§ Job 1: State when, according to the document segment, Weston College was granted University Centre status.
§ Job 2: Decide whether each statement below agrees with the document segment, answering yes or no and quoting the deciding words: (a) The new Law and Professional Services Academy will operate from the remodelled Winter Gardens and former Arosfa Hotel. (b) Weston College received University Centre status in 2016. (c) A prestigious base for the university in the town is expected to help address a local skills gap.
§ Job 3: Using the document segment, explain why the new Law and Professional Services Academy is expected to affect the town centre.

1 The definition of aspirational houses and flat is found in the Development Management Policies Sites and Policies Plan 2016

2 https://www.planningportal.co.uk/info/200130/common_projects/9/change_of_use/2 

Learning

3.1 University centreimage89

Weston College was granted University Centre status at the end of 2015 bringing Weston-super-Mare a step closer to becoming a university town. This means that the college is able to expand its higher education provision to run courses on a much greater scale and at a higher level. The new Law and Professional Services Academy will operate from the remodelled Winter Gardens and former Arosfa Hotel, bringing significant numbers of new students into the town centre. The aim is to follow this with further expansion in the future.

The granting of University Centre status is regarded as a major achievement and will enable education at all levels with higher education acting as a catalyst for regeneration. Securing a prestigious base for the university in the heart of the town will make a significant difference to both the town and the surrounding communities, increasing activity, footfall as well as addressing a current local skills gap.

§ Collected data:

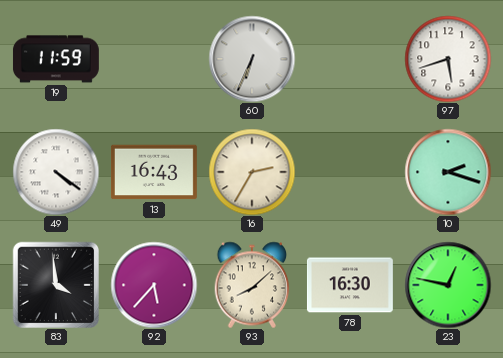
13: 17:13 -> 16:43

§ Complete output 1: At the end of 2015.

§ Complete output 2:
(a) Yes: "The new Law and Professional Services Academy will operate from the remodelled Winter Gardens and former Arosfa Hotel."
(b) No: "Weston College was granted University Centre status at the end of 2015."
(c) Yes: "increasing activity, footfall as well as addressing a current local skills gap."

§ Complete output 3: The academy will operate from the remodelled Winter Gardens and former Arosfa Hotel. This will bring significant numbers of new students into the town centre.